## TASK TO CARRY OUT
Under this line are the records; repeat exactly the lines starting at the one containing "index dip: (86, 83)" and ending at the one containing "index tip: (545, 534)", omitting pictures.

## RECORDS TO USE
^^^^^^^^^^^^^^^^

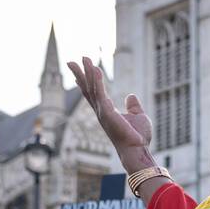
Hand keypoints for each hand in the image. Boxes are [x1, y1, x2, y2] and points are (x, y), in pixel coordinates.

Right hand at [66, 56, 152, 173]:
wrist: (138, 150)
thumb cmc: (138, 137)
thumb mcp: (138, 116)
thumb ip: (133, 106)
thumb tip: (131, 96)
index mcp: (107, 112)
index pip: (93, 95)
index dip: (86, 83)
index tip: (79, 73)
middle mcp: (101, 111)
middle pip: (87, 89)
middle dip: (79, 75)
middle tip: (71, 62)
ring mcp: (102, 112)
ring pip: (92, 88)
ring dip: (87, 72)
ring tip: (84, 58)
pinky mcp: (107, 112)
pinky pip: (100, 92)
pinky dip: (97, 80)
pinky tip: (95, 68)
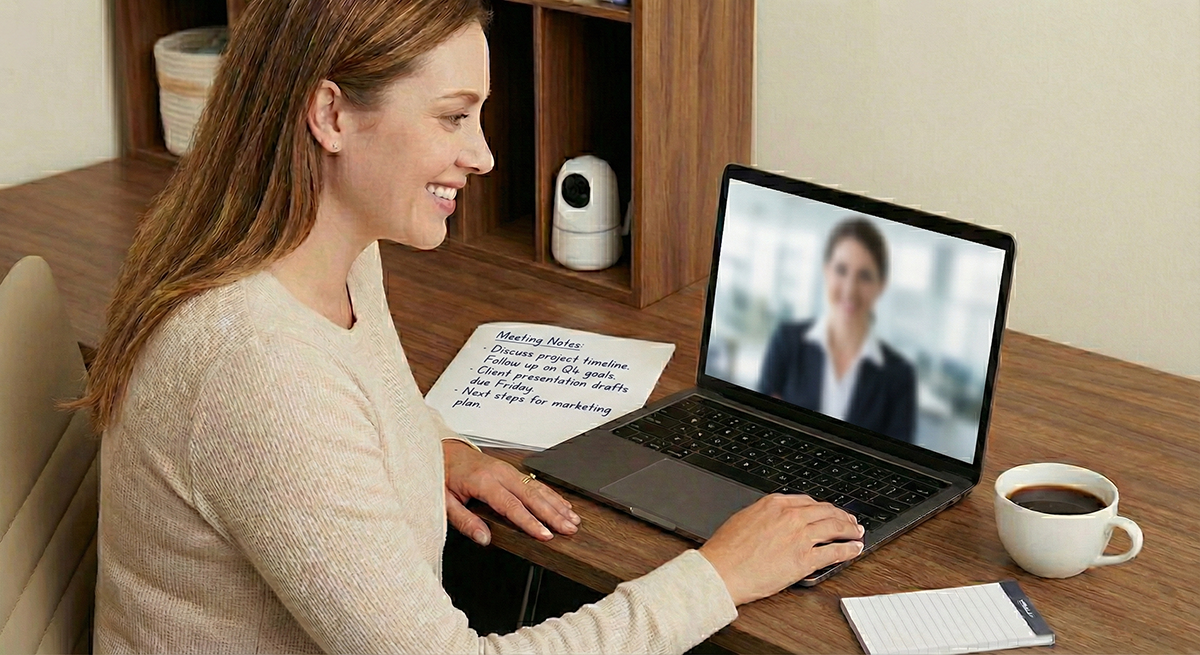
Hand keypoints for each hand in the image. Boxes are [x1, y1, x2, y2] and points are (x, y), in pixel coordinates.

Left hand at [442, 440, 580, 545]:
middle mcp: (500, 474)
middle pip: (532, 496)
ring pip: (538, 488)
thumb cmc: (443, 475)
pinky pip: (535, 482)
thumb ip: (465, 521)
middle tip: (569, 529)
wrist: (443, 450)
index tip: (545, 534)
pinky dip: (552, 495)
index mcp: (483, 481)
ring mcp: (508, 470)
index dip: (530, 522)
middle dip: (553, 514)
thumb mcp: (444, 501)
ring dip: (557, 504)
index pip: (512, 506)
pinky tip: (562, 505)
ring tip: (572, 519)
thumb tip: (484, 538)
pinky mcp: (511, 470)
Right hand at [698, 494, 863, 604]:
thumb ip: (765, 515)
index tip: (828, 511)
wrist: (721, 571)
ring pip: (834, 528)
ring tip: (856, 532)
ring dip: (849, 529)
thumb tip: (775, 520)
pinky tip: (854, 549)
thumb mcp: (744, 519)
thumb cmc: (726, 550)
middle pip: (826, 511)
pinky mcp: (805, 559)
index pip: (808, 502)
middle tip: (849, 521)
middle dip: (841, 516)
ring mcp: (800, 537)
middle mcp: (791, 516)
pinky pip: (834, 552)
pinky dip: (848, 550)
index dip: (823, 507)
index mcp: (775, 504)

^^^^^^^^^^^^^^^^

## PROBLEM SOLUTION
index dip: (86, 83)
index tip: (79, 73)
middle mcp: (101, 111)
middle pip: (87, 89)
middle dip: (79, 75)
middle tip: (71, 62)
ring mcp: (102, 112)
ring pip: (92, 88)
ring dip: (87, 72)
ring tip: (84, 58)
pinky mcp: (107, 112)
pinky pip: (100, 92)
pinky dip: (97, 80)
pinky tip: (95, 68)
Hand keypoints for each hand in the image. Boxes are [x1, y1, x2, y2] and points are (x, y), in pixel coordinates.

Left hand at [442, 440, 580, 545]:
middle mcp: (500, 474)
middle pip: (532, 496)
ring pip: (538, 488)
thumb cmc: (443, 475)
pinky pip: (535, 482)
thumb ip: (465, 521)
middle tip: (569, 529)
wrist: (443, 450)
index tip: (545, 534)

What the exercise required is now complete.